Jared Rhine jared at wordzoo.com
Sat Mar 8 12:37:10 PST 2008

> Does anybody have a reference on how to write a good bug report/shout
> out for help?

I've no bug-reporting guides that aren't application-specific.  It  
seems that the crankiness experienced on this list and others boils  
down to these two rules:

1. Cut-and-paste the actual error message, not your summary of the  
error message
2. Include actual code

Time and time again, inquires which include at least one of these  
pieces of information get an answer.  Inquiries which skip both are  
barely worth responding to, except to repeat the above two rules.

For Perl-list questions, Raymond's document should be shortened  
dramatically by basing around these two.  (He was trying to construct  
a general method of question-asking, which is inherently harder than  
any procedure for a specific context, like an app or Perl coding.)

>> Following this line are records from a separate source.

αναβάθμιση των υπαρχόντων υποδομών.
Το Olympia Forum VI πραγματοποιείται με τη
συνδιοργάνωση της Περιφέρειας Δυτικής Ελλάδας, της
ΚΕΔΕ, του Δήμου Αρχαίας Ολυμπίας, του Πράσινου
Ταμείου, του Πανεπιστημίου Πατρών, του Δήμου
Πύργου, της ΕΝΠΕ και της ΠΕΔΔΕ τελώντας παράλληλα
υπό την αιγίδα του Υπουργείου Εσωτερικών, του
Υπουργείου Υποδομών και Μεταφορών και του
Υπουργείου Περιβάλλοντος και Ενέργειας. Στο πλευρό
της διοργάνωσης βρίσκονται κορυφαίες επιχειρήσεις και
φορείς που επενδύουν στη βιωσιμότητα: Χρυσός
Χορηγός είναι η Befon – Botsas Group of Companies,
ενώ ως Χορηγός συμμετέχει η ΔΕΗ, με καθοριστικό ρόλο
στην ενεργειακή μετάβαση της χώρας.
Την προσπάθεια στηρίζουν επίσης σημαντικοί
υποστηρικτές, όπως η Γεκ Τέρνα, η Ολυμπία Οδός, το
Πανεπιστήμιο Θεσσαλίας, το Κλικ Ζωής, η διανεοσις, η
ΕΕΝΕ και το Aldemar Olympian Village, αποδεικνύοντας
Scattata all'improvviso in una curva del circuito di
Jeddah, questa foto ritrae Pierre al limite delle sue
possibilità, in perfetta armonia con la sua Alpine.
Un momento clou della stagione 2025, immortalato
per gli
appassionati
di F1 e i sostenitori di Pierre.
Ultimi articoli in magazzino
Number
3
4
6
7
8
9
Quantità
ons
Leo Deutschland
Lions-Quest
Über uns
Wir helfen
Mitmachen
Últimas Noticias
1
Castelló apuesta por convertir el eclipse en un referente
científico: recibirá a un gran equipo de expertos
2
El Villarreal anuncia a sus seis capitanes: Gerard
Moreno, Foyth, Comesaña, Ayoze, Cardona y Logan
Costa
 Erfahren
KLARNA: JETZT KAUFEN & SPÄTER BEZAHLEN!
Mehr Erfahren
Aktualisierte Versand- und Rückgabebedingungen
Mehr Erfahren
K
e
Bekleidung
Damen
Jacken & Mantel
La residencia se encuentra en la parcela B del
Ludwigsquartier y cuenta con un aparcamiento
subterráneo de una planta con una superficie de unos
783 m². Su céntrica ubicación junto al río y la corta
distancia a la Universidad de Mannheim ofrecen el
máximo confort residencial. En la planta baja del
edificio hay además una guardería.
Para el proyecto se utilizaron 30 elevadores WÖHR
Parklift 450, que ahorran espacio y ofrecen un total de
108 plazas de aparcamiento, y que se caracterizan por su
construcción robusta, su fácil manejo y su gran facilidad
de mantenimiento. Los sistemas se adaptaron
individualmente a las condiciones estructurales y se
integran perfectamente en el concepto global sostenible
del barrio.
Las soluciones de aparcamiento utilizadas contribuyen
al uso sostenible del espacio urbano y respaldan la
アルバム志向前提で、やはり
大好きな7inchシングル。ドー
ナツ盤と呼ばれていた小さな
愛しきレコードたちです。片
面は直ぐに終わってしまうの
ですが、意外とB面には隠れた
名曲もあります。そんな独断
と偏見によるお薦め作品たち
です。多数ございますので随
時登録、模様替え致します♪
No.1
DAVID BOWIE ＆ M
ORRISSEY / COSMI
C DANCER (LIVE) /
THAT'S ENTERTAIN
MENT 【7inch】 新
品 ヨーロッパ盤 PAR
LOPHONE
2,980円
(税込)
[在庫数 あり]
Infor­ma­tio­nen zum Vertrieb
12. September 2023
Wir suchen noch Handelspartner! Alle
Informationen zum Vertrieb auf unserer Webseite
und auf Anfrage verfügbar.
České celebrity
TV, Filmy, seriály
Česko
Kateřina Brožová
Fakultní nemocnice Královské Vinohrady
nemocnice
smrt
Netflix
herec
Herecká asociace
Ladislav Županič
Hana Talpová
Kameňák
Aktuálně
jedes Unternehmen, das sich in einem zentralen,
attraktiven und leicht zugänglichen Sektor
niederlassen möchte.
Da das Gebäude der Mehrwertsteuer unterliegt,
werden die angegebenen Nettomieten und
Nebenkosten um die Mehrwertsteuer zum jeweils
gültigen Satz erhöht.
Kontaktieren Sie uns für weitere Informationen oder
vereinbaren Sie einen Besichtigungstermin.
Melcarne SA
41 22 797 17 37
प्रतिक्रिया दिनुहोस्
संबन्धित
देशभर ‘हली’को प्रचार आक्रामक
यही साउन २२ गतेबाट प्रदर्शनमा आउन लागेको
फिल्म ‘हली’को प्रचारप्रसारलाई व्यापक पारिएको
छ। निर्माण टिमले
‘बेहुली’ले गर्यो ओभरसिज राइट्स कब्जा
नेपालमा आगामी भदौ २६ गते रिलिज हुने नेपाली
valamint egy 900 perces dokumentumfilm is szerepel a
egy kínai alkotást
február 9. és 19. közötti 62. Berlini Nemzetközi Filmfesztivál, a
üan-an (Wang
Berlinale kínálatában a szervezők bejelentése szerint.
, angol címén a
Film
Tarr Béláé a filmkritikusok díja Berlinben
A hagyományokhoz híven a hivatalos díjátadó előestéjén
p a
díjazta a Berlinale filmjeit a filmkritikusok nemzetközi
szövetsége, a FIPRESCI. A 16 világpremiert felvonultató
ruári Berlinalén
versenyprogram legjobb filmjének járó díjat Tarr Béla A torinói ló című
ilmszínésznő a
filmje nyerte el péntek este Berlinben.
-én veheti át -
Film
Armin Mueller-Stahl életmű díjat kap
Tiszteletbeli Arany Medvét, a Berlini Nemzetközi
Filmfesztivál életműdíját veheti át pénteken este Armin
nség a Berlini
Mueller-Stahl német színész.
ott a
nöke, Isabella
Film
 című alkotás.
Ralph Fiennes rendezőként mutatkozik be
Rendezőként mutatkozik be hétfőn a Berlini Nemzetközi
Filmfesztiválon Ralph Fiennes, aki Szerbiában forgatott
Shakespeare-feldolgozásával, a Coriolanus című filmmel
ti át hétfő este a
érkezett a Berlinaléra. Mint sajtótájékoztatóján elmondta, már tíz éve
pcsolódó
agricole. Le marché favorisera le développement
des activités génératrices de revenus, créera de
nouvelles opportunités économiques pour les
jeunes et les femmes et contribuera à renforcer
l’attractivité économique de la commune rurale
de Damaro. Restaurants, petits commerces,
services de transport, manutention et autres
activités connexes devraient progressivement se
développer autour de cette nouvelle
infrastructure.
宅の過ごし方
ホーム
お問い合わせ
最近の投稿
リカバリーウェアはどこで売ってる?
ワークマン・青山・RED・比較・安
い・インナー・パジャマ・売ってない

("generic-type error" is the funniest problem report I've seen in a  
while, FWIW.  Probably what's going on here is the original poster is  
seeing a 500 error in Apache, which is indeed a generic-type error  
with no script-relevant info.  They haven't learned yet to look in the  
error logs.)

For what it's worth, I can see how beginners are so unstructured in  
their thinking as to attribute a sort of magical ability to more  
experienced people, to the point where their mental model is that  
senior developers know what the problem is from just a hand-wavey  
description of the problem.  It's half that people don't know how to  
Ask Good Questions, but also that they don't understand the process  
experienced people use to solve problems.  They can't distinguish  
between problems which have one or two possible answers and problems  
which have 1000 possible answers.

When I train junior staff, it's amazing how the most effective lesson  
I can teach is generally "read the actual error message".  "No, read  
it".  "Repeat each word to me".  "It's telling you the exact  
problem".  "Rephrase the error message to me".  Of course, experienced  
people know error messages often lie or are useless, but errors  
received by junior staff usually aren't obscure but very plain.